At the next halt, a Ford ambulance came down the muddy road with a load of wounded. It stopped by us, and the driver went around behind to see to one of the occupants. The canvas curtain was pushed aside from the top, and a head lolled out—a face of ghastly yellow paste, surrounded by dirty light brown hair. The poor chap was evidently badly gassed. He retched violently time and again, spat out some blood, stared vacantly at us with glassy, miserable eyes. The driver put the head inside with a kindly “All right, buddy; nearly there now;” and the old Henry started off again with a jerk, and a groan from within.

As we resumed the march, a youngster from the 5th Division overtook us. He wore an M. P.’s brassard, and no equipment but a .45 and a canteen. We with our heavy packs and ammunition envied him. He was sleepy eyed and jaded, but still enthusiastic. Ever since the drive started he had been on the job escorting prisoners from front line division headquarters to the pens in the rear.

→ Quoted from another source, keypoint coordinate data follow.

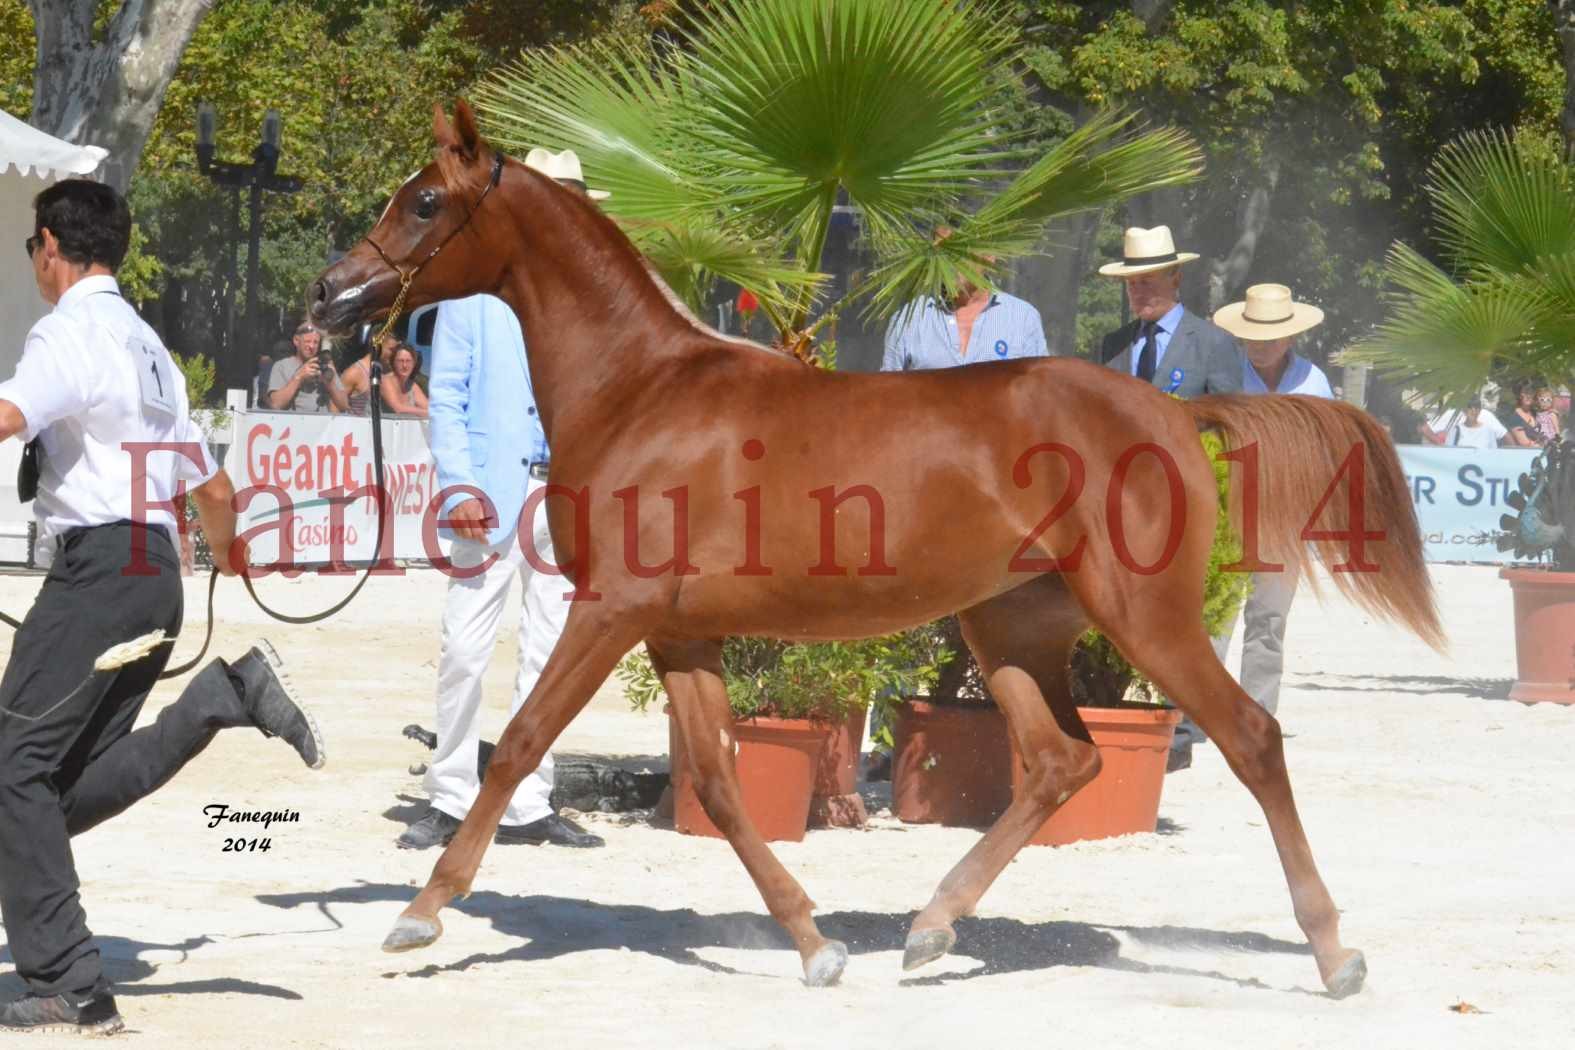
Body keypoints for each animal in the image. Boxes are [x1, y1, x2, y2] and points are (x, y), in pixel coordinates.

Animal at [307, 102, 1442, 1001]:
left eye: (423, 203)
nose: (330, 294)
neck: (642, 391)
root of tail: (1172, 408)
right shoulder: (678, 633)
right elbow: (716, 781)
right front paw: (815, 945)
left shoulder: (612, 610)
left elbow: (519, 743)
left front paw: (420, 915)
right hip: (1011, 624)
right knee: (1060, 760)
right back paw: (931, 929)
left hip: (1142, 615)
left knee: (1250, 737)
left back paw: (1334, 954)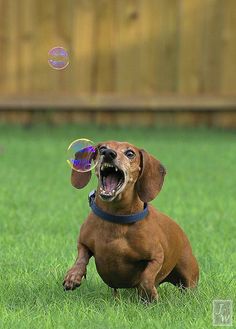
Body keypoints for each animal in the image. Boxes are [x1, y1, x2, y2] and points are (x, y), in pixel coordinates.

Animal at [63, 140, 199, 302]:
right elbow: (81, 258)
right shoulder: (83, 244)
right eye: (102, 148)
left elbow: (146, 278)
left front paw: (150, 295)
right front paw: (73, 276)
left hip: (188, 276)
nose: (108, 153)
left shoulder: (156, 257)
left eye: (130, 153)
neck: (116, 218)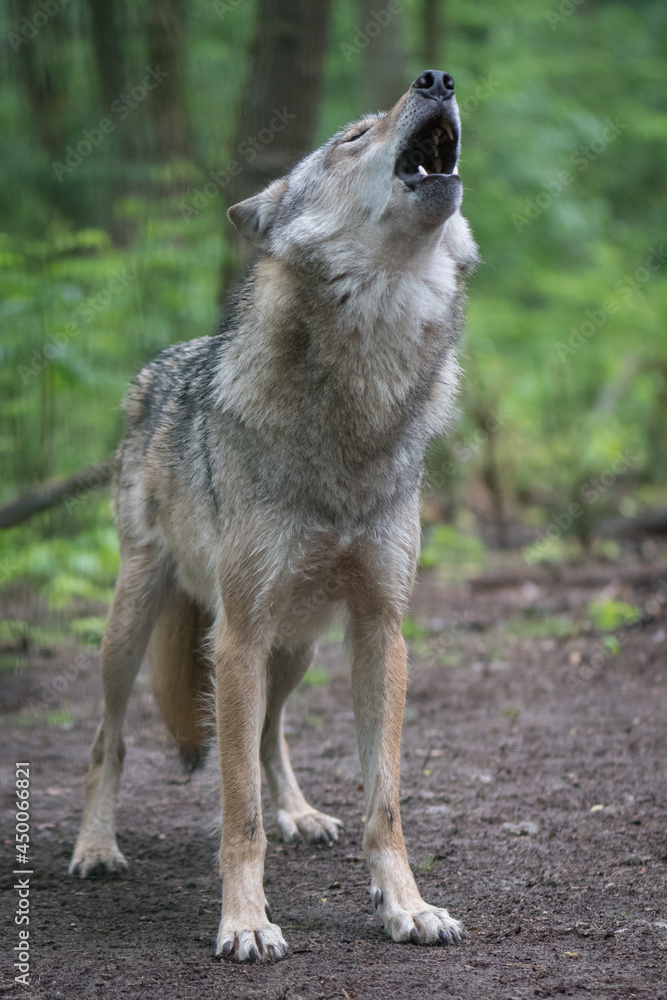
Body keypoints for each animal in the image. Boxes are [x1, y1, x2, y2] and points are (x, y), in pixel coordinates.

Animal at [69, 69, 479, 963]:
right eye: (353, 135)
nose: (435, 79)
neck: (360, 401)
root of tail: (158, 369)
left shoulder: (381, 630)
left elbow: (383, 802)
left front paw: (406, 906)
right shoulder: (238, 638)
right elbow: (235, 813)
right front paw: (246, 921)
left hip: (297, 646)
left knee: (267, 736)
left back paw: (300, 812)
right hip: (139, 626)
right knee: (108, 739)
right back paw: (94, 847)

By 9 o’clock we had done twelve miles under our full pack, ammunition, and two days’ rations, with a breakfast of a little corned willy and hard bread and chlorinated water; the whole preceded by three hours’ standing in eight inches of liquid mud. We felt pretty well done in, for a fact. The auto riflemen were the worst off, having their heavy Chauchats and several big magazines of ammunition besides. One of them lightened his load by the ingenious means of “forgetting” his bag of magazines at a halt. When Lt. Schuyler discovered it, the culprit was promptly accommodated with a double dose to carry.

But this was the exception. As I shifted about, hiking first with one platoon and then another, I always found a set of determined grins, and a cheerful “Oh, we’re all right. How’s the rabble up ahead?”

We had been passing through the rear area of the former Allied sector. Now and again a trench system—trenches, barbed wire, emplacements, all complete—stretched away on either hand. Here and there were great stretches of barbed wire filling gullies and ravines.

At 10 o’clock we crossed a stone bridge and started up a long, long hill. At the top we found that we were on a ridge that had been the front line before the attack. Shell holes covered the whole place. To our left, the ground fell away in a long dip, and we saw the ground over which the first wave had attacked. The battle was now far away over the horizon.

For a couple of kilos we hiked along the road on top of the ridge. It had already been repaired roughly, and all sorts of traffic was passing over it. Once it had been bordered with trees, set at regular intervals, like most self respecting French roads. Now only a shattered, blasted stump stood here and there.

A few men began to straggle from the outfits ahead, but “B” Co. stuck to it gamely. On that day not a man fell out.